In the four-page letter addressed to the “Government and the people of the United States,” Martinelli calls himself a “martyr”, “persecuted politician” and victim of a “vendetta”.

“Even [Manuel Antonio] Noriega did not manage to confess his relationship with the CIA in the open and abrupt manner,” as Martinelli has done,  said Eisenmann.

He points  to the fact that, in the  letter, there is a “total absence of  accusations” faced by  the ex-governor “with respect to the theft of the public treasury.” I

In the Supreme Court of Justice, there are, at least, nine open cases in which Martinelli is investigated for the alleged commission of different crimes involving corruption and embezzlement.

“He insists that he is politically persecuted and that [Juan Carlos] Varela seeks revenge, which is an absolute and total lie,” the businessman added.

For Eisenmann, what Martinelli is looking for is to find in the new authorities of the State Department of the United States someone “who feels sorry for him and allows him to stay in the United States, but outside of prison”.

That is to say, “to continue his flight with respect to Panamanian justice – and to remain in the United States”.

“There he has a $9 million mansion, yacht,  and plane, for a potential super luxury life,” said Eisenmann.

Antipatriotic
“Martinelli’s letter is another demonstration of his anti-patriotic behavior, as was corruption, organized looting of the state coffers and constant attempts to destroy the democratic institutional framework of the Panamanian state,” tweeted. Minister of Housing and Territorial Planning, Mario Etchelecu.

“And when we thought we had seen, read and heard all the worst … what a sadness, what a great shame!” Was the message said businessman Felipe Chapman on Twitter.
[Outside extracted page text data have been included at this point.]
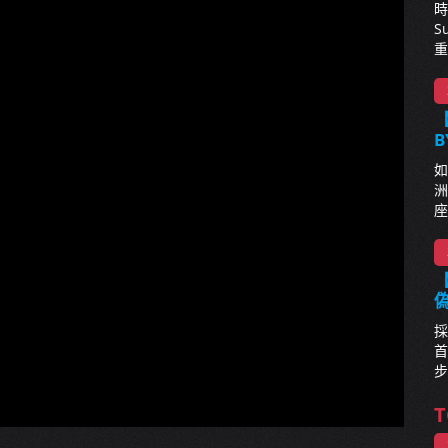
時
S
重
【
B
如
洲
座
【
採
首
步
T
Former foreign minister Jorge Eduardo Ritter said on Twitter that “I still find it hard to believe that a Panamanian president wrote to the people and Government of the United States confessing to having” followed instructions from the CIA. “

Martinelli ’s letter is dated May 14, 10 days before he ordered his lawyers to abandon the legal remedies he had filed in US courts to avoid being extradited.